Activity:
Skip all pictures. Write out the data below from its first line through the line that contains "Thanks to the lack of transparency and".

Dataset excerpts
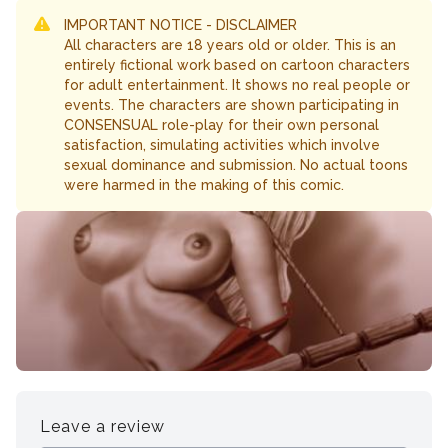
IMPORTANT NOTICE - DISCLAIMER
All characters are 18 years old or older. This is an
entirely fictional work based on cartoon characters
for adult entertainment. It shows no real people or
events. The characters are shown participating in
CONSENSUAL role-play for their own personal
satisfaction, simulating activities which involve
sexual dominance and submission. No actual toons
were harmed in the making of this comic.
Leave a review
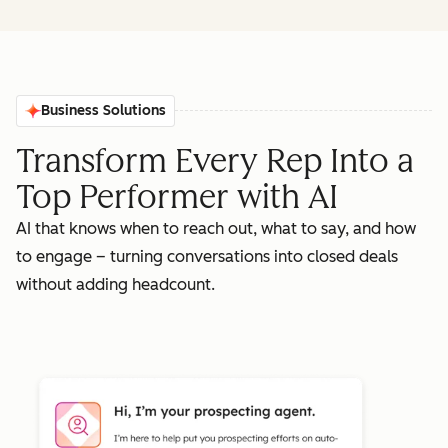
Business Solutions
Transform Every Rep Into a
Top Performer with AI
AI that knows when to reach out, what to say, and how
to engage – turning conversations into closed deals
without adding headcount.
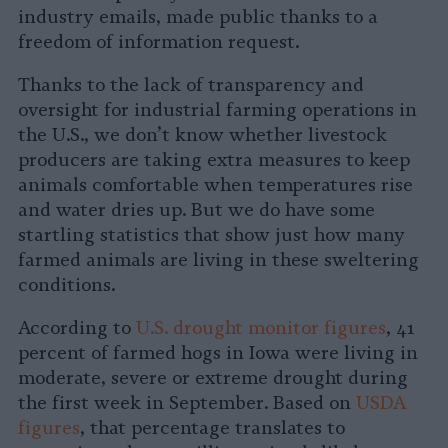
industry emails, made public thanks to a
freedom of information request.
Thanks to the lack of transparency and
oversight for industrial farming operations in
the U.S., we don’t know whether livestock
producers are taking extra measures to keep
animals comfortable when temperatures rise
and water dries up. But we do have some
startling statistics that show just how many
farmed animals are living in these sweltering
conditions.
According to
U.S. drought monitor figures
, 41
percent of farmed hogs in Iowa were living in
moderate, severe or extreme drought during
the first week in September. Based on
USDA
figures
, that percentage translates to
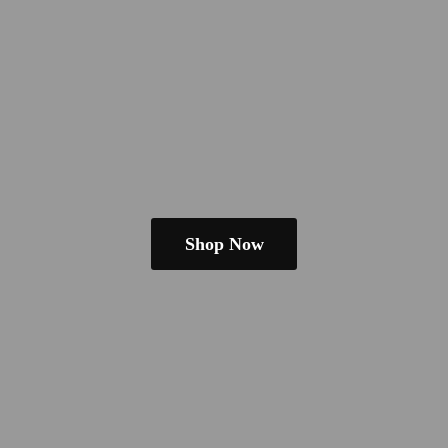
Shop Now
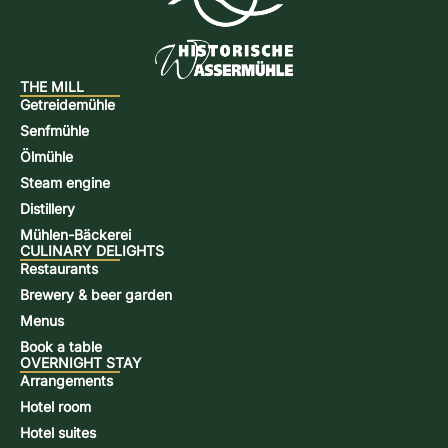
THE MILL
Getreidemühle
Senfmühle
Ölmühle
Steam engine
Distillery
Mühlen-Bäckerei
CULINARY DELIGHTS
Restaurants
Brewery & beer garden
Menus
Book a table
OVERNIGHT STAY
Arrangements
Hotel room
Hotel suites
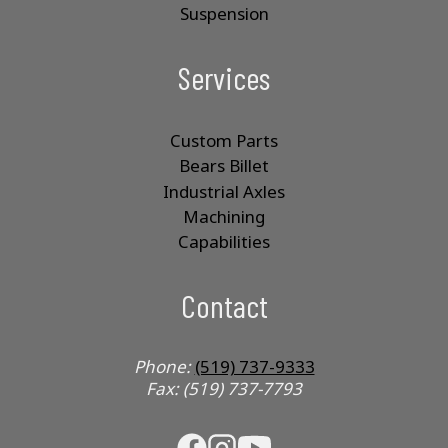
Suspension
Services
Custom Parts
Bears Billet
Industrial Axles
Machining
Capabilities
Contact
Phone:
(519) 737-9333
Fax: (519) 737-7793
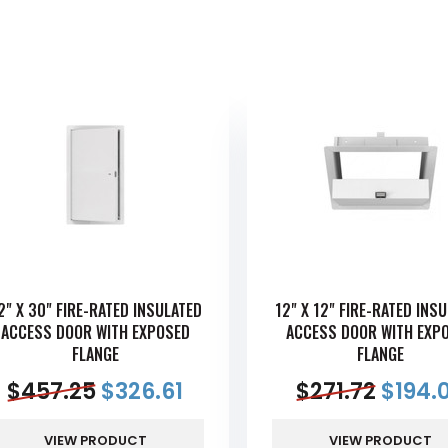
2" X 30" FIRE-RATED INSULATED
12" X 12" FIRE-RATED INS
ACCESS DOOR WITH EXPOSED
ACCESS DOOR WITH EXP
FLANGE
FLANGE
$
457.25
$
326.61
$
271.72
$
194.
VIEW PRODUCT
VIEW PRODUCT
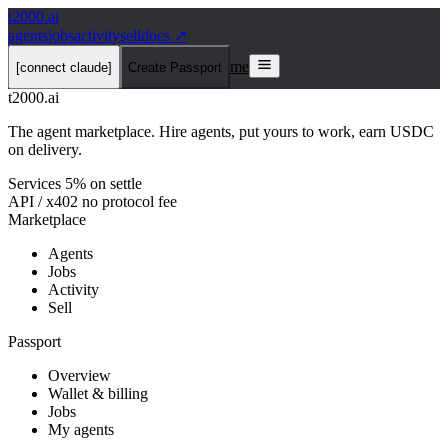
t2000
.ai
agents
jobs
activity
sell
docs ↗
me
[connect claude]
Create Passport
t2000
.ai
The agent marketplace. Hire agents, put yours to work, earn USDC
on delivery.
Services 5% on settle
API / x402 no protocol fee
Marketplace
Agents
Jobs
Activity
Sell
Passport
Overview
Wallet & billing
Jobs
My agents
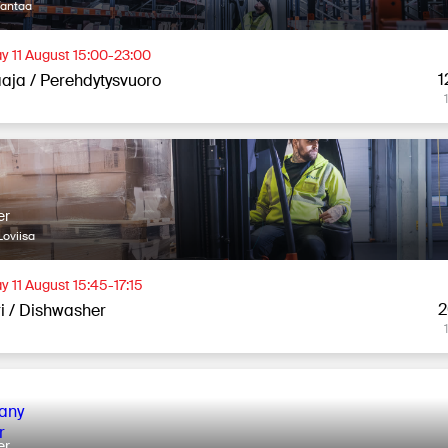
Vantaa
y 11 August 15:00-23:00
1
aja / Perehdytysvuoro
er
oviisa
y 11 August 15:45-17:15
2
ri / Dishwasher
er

Output for this task:
IMPORTANT NOTICE - DISCLAIMER
All characters are 18 years old or older. This is an
entirely fictional work based on cartoon characters
for adult entertainment. It shows no real people or
events. The characters are shown participating in
CONSENSUAL role-play for their own personal
satisfaction, simulating activities which involve
sexual dominance and submission. No actual toons
were harmed in the making of this comic.
Leave a review
Business Solutions
Transform Every Rep Into a
Top Performer with AI
AI that knows when to reach out, what to say, and how
to engage – turning conversations into closed deals
without adding headcount.
industry emails, made public thanks to a
freedom of information request.
Thanks to the lack of transparency and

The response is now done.